* **Work to be completed**
Make a verbatim copy of the records; pictures stay out.

######

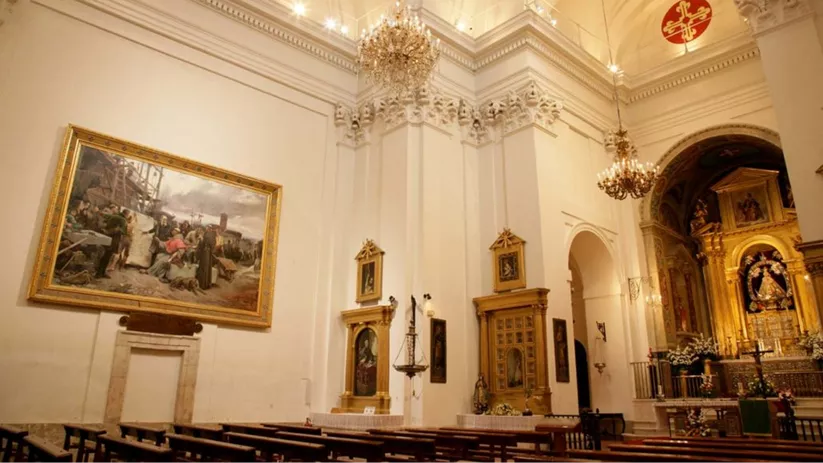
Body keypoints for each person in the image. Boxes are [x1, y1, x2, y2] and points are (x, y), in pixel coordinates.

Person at [95, 207, 128, 279]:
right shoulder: (123, 220)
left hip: (108, 238)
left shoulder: (114, 216)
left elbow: (104, 216)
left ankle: (101, 273)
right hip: (113, 240)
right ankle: (99, 273)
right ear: (126, 214)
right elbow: (123, 231)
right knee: (106, 257)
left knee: (106, 256)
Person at [196, 225, 217, 290]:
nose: (207, 229)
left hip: (206, 253)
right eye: (207, 228)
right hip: (204, 253)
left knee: (205, 267)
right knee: (203, 266)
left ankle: (203, 285)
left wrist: (202, 240)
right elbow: (203, 244)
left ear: (210, 229)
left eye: (208, 228)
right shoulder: (208, 234)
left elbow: (209, 244)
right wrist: (201, 240)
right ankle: (202, 283)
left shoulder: (211, 235)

######

* **Output below**
Body keypoints for each person in the image. Boxes are [x1, y1, x2, y2] and points are (x, y), in pixel coordinates.

Person at [95, 207, 128, 279]:
right shoulder: (123, 220)
left hip: (108, 238)
left shoulder: (114, 216)
left elbow: (104, 216)
left ankle: (101, 273)
right hip: (113, 240)
right ankle: (99, 273)
right ear: (126, 214)
right elbow: (123, 231)
right knee: (106, 257)
left knee: (106, 256)
Person at [196, 225, 217, 290]:
nose: (207, 229)
left hip: (206, 253)
right eye: (207, 228)
right hip: (204, 253)
left knee: (205, 267)
right knee: (203, 266)
left ankle: (203, 285)
left wrist: (202, 240)
right elbow: (203, 244)
left ear: (210, 229)
left eye: (208, 228)
right shoulder: (208, 234)
left elbow: (209, 244)
right wrist: (201, 240)
right ankle: (202, 283)
left shoulder: (211, 235)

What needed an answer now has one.